No, she was really so far from okay, it was laughable. The guy she had loved was a two-timing loser with serious identity issues. And the guy she had replaced him with was an even bigger loser who was more Li’l Romeo than DMX. Jacqui felt empty and used and completely burned out.
“I’ll be okay,” she said, hugging herself and shivering.
Mara didn’t press for any answers. She knew Jacqui would tell her more when the time was right.
“You want a cig?” Mara asked, offering the only solace she knew Jacqui might accept just then.
“I thought you didn’t smoke,” Jacqui said, taking a seat on the grass next to them.
Mara shrugged. “I thought I didn’t do a lot of things.”
vacation is never long enough, is it?
EARLY THE NEXT MORNING THE PERRY KIDS RAN SCRAMBLING into the au pairs’ room. They galloped up the rickety stairs, completely ruining the girls’ plans to sleep in.
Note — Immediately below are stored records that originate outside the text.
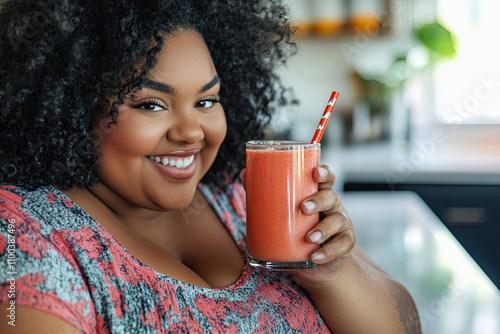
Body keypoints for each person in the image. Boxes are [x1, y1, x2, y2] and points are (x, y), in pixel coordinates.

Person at [0, 0, 421, 333]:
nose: (191, 132)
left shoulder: (242, 194)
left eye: (205, 101)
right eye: (151, 104)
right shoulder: (25, 232)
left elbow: (406, 327)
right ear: (71, 109)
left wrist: (332, 271)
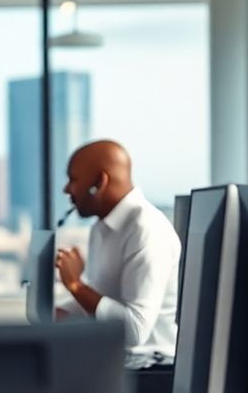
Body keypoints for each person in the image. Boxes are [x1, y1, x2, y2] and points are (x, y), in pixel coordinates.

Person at [54, 139, 181, 355]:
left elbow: (135, 331)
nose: (66, 189)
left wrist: (76, 285)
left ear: (99, 182)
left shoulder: (146, 229)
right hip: (114, 357)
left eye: (73, 180)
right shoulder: (100, 228)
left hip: (149, 365)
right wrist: (54, 314)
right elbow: (100, 303)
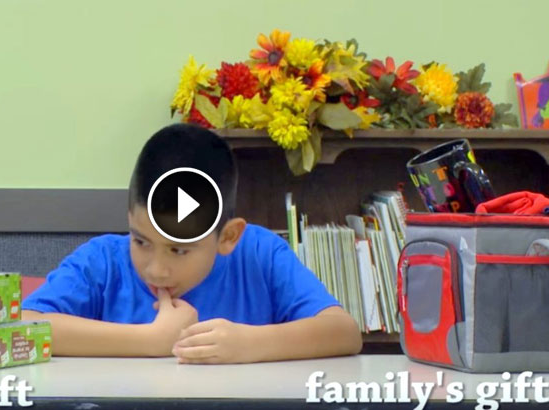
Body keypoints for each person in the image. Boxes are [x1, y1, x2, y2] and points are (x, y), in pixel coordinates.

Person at [22, 123, 362, 363]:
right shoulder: (102, 261)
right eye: (141, 241)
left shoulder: (260, 254)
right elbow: (21, 326)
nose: (156, 269)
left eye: (179, 249)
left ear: (228, 237)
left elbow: (344, 332)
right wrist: (150, 341)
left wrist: (248, 344)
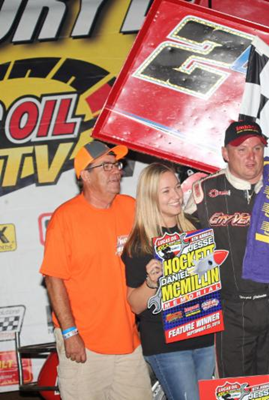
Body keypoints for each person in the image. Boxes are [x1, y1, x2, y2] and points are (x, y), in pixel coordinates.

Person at [185, 121, 269, 378]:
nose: (251, 156)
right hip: (231, 308)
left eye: (257, 148)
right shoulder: (203, 191)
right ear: (225, 153)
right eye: (241, 149)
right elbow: (185, 253)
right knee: (235, 389)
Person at [39, 141, 152, 400]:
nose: (117, 171)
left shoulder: (130, 207)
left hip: (128, 342)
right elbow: (53, 279)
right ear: (85, 176)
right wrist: (70, 334)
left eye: (118, 164)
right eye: (107, 166)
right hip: (86, 344)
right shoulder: (65, 219)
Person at [122, 163, 214, 400]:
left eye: (176, 187)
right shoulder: (139, 245)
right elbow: (134, 305)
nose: (176, 195)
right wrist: (151, 282)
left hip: (204, 337)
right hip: (167, 345)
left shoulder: (196, 229)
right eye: (166, 191)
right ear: (150, 197)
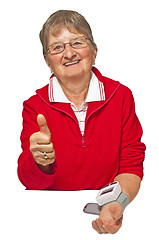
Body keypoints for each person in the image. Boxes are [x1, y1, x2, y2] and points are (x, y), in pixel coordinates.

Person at [17, 10, 146, 234]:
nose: (68, 53)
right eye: (57, 47)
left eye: (77, 42)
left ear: (94, 51)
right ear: (48, 62)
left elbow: (131, 164)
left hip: (103, 211)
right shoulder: (34, 106)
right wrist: (40, 161)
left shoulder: (121, 96)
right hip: (48, 219)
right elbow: (30, 182)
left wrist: (117, 204)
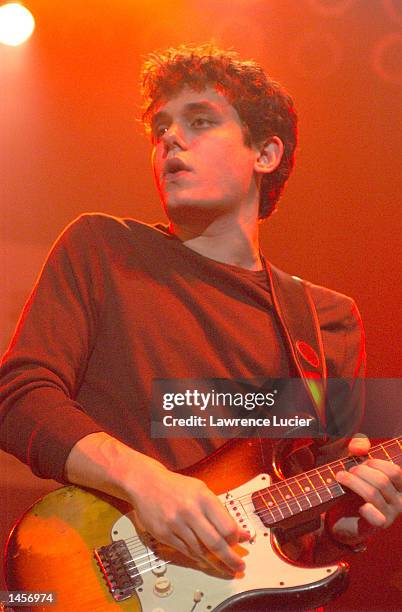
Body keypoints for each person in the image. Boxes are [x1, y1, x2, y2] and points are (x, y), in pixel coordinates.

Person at [0, 43, 401, 585]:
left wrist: (346, 525)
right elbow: (21, 396)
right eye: (160, 127)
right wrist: (145, 481)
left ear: (265, 154)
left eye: (200, 121)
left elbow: (316, 514)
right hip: (102, 579)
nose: (170, 137)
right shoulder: (102, 248)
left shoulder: (326, 319)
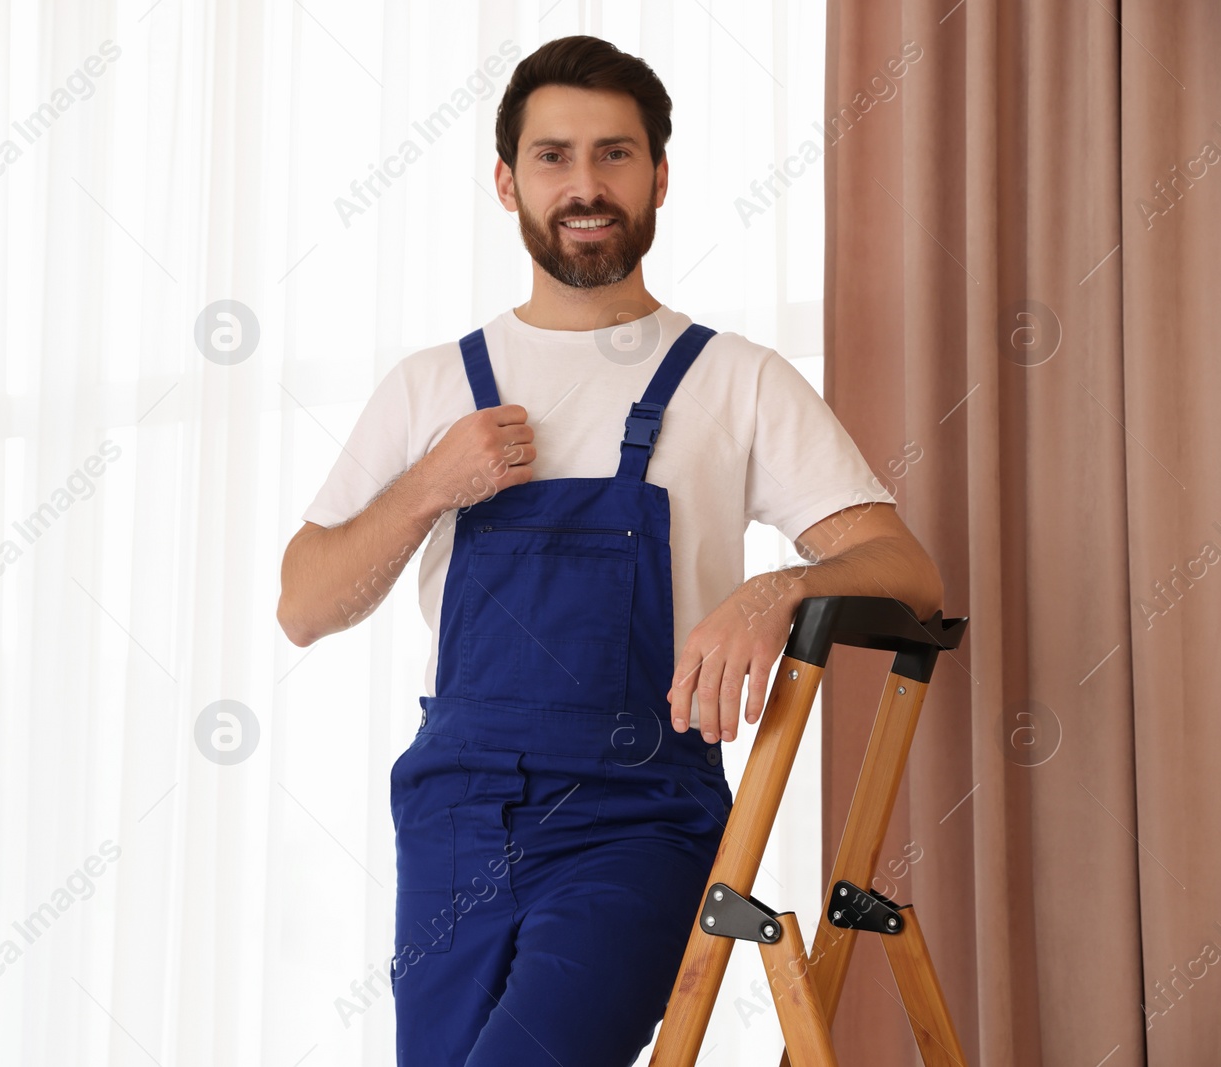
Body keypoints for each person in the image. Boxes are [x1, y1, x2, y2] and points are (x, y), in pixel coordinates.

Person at [277, 34, 943, 1067]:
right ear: (505, 183)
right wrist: (428, 488)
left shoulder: (737, 380)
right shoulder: (429, 387)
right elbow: (305, 606)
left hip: (636, 815)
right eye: (552, 157)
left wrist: (777, 588)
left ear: (659, 174)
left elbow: (907, 573)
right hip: (453, 810)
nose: (584, 185)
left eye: (614, 154)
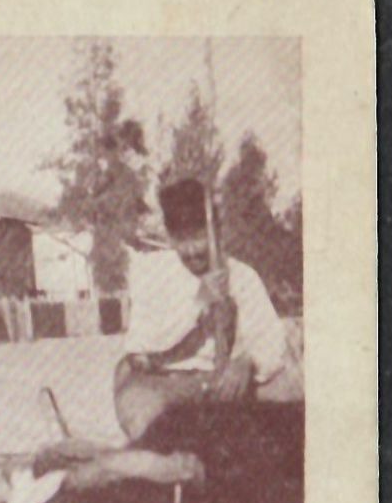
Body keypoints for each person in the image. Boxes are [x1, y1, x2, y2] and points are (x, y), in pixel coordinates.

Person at [114, 178, 301, 441]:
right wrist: (199, 303)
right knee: (142, 409)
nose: (192, 250)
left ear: (217, 232)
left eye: (200, 236)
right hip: (164, 384)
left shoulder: (242, 276)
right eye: (182, 239)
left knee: (292, 395)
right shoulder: (152, 273)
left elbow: (271, 339)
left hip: (224, 387)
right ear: (169, 235)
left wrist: (248, 362)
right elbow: (141, 348)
Remnants of the party the night before were in evidence in their little domicile. Jeremy had left his coat under Eliza’s bed. Ryan’s sweatshirt was draped over the armchair. Several dirty cocktail glasses were breeding fungus in the bathroom.
“We’re back! We’re back!” Madison yelled, jumping up and down on Eliza’s bed. “Did you guys miss us?”
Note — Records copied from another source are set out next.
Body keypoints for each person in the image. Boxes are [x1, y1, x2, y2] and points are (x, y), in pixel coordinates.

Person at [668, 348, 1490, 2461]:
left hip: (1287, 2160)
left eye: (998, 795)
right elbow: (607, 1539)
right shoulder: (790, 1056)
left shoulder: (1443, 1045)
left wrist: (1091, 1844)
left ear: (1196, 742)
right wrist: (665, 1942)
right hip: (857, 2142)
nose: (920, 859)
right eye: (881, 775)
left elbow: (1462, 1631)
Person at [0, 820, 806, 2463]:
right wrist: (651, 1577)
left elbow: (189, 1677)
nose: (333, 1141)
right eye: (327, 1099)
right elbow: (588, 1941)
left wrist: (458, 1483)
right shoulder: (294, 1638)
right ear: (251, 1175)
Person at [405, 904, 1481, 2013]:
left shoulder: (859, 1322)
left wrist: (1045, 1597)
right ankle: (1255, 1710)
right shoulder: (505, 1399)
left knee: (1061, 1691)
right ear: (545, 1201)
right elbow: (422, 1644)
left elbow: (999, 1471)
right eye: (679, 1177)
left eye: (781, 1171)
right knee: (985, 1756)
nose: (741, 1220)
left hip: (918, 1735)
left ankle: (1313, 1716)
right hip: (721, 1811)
“Wanna go swimming!” Zoë said.
Eliza groaned. “Is it Sunday already?”
Mara couldn’t even raise her head from her pillow. “William, stop pulling my hair, please!”
“Oh my God, I am SO hung over,” Eliza complained.
“Me too,” Mara said, clutching her stomach. She scanned the room. “Where’s Jacqui?”
Eliza gave Mara a blank look. Jacqui? Hello, where had Mara been all summer? Jacqui was never around. She was their phantom roommate.
“She was here last night,” Mara explained. “I can’t believe she bailed! It’s her turn to take the kids somewhere. Ugh.”
“Well, I haven’t seen her.” Eliza shrugged, trying to hide underneath the covers.
“Seriously, there is no way I can go to the beach today,” Mara yelled over the clam
or as William and Madison fought over who got to sit on the armchair.
“I’ve got an idea,” Eliza said.
* * *
They drove into one of the few movie theaters in town. Unlike the sprawling suburban megaplexes in Sturbridge or the high-tech high-rises in Manhattan, where a movie ticket cost upward of ten dollars, the East Hampton theater was a small, brown-shingled building that showed obscure foreign films, art house indies, and, luckily for them, a Disney animated feature that afternoon.
“I wanna see Alien versus Predator!” William demanded.
“Sucks to be you; it’s not showing.” Eliza yawned.
They ushered the kids into the theater. Eliza was thankful for the air-conditioning and the darkness. She was planning to catch up on her sleep through the entire thing in an attempt to exorcise the events of the night before from her memory. After she had left the screening room in disgrace, she had tried to look for Jeremy, but all she found were assorted half-naked people passed out on the porch.
He had to understand—she’d been put on the spot—in front of people she had known her whole life. It wasn’t anything to do with him, really. God, it was all such a mess. She gnawed her cuticles anxiously.
Mara walked in with Madison, carrying a huge bucket of popcorn and a Coke.
Eliza stuffed a handful into her mouth and instantly spit it out. “What? No butter?”
“That motor oil they pass off for butter has more calories than a porterhouse steak!” Mara reminded her, nodding toward Madison.
Eliza knew that. But everyone knew popcorn wasn’t really a food. And it tasted like sand without butter. “I’m getting butter on this and salt,” Eliza said, grabbing the carton.
“Hey, get your own!” Mara said, nodding even less subtly at Madison.
“Why don’t we just ask her what she wants?” Eliza said. “Do you want butter?”